**Exercise requirements**
Only the lines holding "version" are wanted here; copy each from the listing.

**Information shown**

== == ==

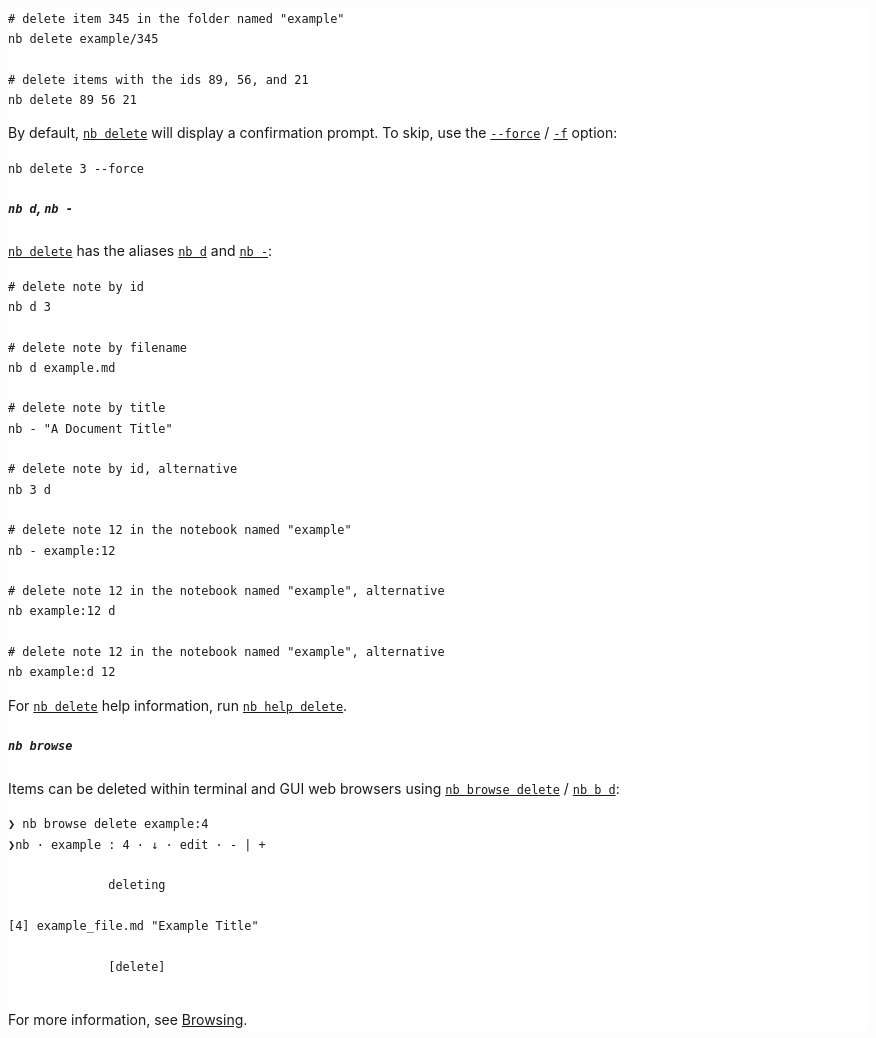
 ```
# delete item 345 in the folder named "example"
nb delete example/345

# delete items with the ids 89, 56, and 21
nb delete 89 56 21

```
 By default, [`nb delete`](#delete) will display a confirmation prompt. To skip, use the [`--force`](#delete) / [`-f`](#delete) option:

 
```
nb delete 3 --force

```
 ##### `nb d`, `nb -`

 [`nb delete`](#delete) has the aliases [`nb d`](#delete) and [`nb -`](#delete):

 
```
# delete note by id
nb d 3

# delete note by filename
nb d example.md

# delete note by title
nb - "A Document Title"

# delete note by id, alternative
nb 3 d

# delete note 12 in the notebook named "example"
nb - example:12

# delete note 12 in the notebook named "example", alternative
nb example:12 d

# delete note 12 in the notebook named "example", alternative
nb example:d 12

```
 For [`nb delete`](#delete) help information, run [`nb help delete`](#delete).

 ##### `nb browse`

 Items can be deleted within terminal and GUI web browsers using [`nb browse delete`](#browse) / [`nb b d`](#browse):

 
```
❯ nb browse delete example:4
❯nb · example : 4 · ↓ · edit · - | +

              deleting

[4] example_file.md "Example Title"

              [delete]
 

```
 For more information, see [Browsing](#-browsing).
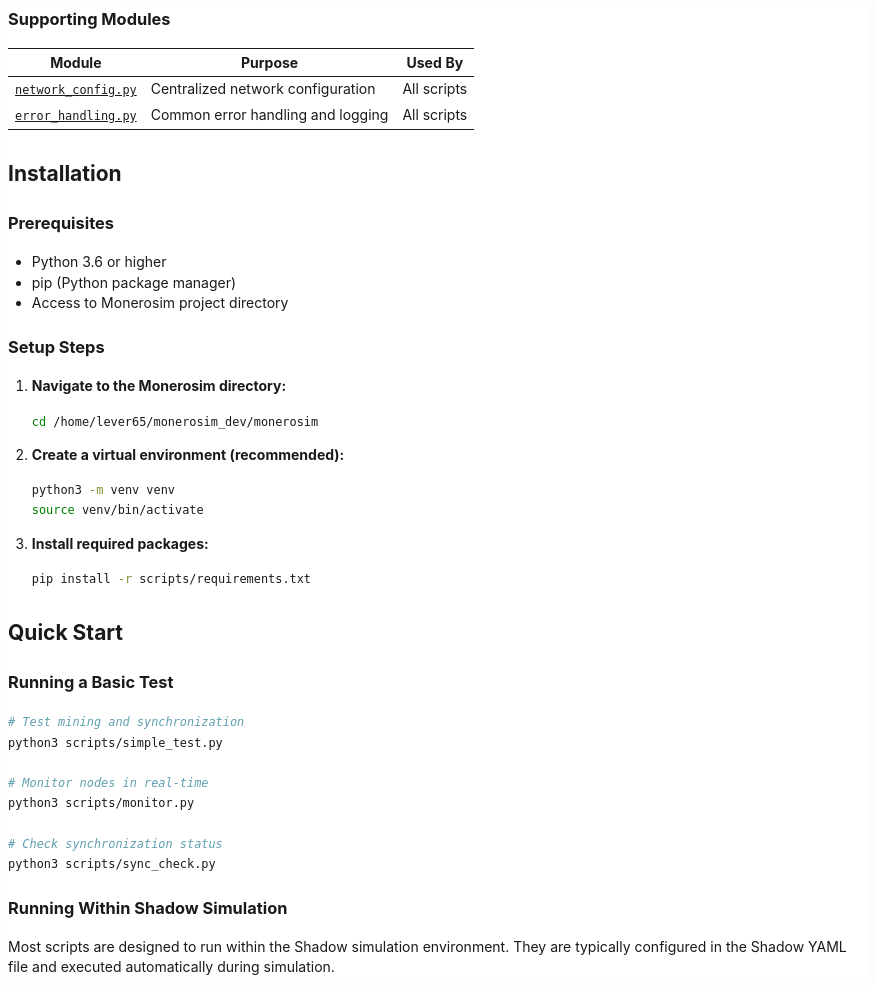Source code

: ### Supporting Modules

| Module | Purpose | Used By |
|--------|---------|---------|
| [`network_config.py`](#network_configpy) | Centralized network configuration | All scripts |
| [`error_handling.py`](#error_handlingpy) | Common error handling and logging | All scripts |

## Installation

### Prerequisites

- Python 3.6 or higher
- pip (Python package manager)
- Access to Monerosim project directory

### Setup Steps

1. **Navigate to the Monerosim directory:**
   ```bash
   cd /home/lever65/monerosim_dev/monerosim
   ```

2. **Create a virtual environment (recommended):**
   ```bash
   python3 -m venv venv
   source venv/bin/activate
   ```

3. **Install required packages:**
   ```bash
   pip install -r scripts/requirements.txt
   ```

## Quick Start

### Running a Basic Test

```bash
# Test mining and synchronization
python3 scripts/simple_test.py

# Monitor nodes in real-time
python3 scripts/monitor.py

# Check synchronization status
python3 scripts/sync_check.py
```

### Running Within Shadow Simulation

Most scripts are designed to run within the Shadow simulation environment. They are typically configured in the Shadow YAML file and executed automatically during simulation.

== == ==

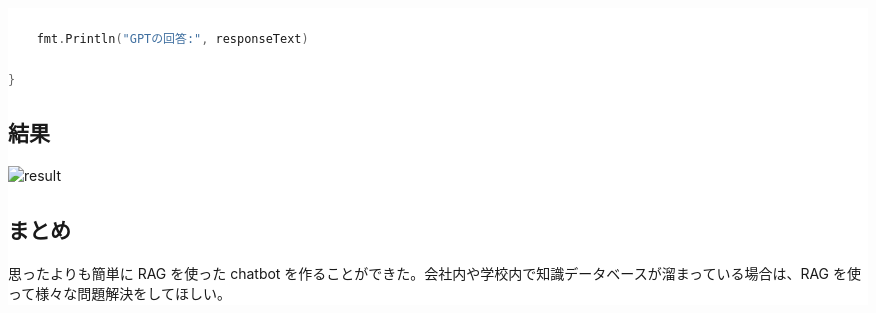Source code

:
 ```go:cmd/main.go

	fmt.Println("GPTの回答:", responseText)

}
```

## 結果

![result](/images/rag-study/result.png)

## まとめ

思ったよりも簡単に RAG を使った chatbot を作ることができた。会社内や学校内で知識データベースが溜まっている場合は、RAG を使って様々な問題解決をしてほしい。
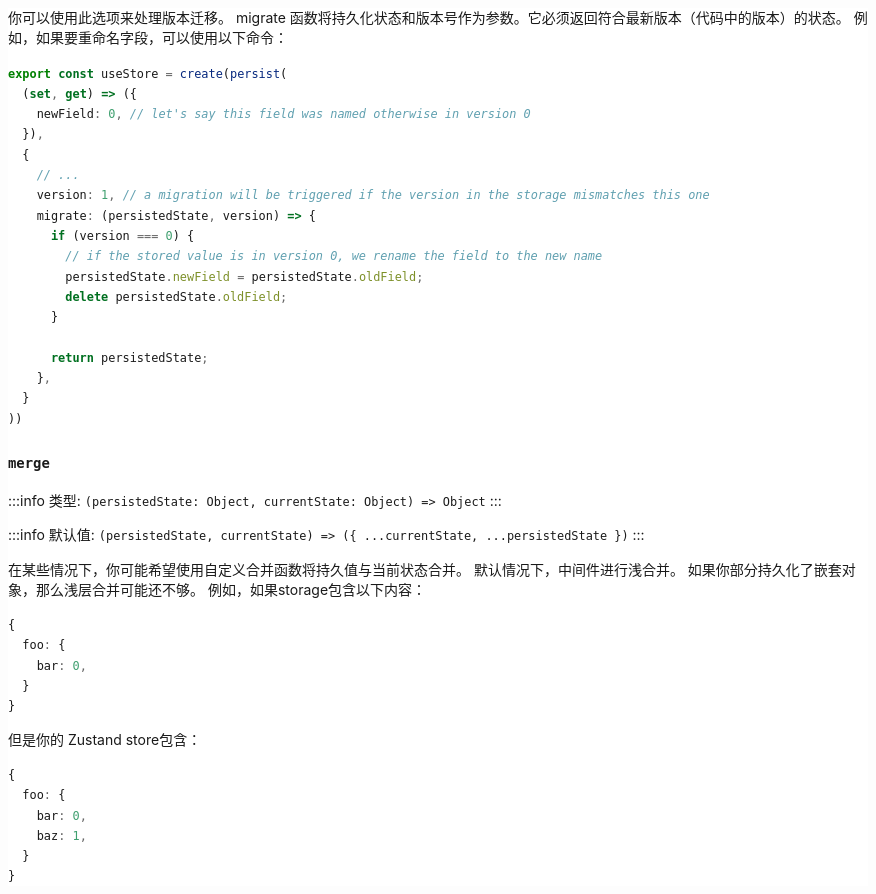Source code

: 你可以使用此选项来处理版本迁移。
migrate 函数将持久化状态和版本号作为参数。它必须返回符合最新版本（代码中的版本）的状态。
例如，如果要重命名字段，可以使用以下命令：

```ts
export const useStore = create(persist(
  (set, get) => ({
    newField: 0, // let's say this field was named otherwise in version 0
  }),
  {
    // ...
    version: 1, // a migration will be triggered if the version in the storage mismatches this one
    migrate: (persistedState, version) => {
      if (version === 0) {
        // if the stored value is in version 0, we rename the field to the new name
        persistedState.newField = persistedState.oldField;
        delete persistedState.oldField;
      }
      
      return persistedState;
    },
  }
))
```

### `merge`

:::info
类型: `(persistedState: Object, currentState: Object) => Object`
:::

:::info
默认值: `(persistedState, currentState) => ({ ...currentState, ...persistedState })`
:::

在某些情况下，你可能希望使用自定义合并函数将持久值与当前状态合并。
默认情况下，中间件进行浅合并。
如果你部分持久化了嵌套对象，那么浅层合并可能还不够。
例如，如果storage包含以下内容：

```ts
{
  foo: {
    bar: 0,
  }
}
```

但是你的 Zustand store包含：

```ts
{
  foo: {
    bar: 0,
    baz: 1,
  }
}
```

== == ==

**Response below**
    newField: 0, // let's say this field was named otherwise in version 0
    version: 1, // a migration will be triggered if the version in the storage mismatches this one
    migrate: (persistedState, version) => {
      if (version === 0) {
        // if the stored value is in version 0, we rename the field to the new name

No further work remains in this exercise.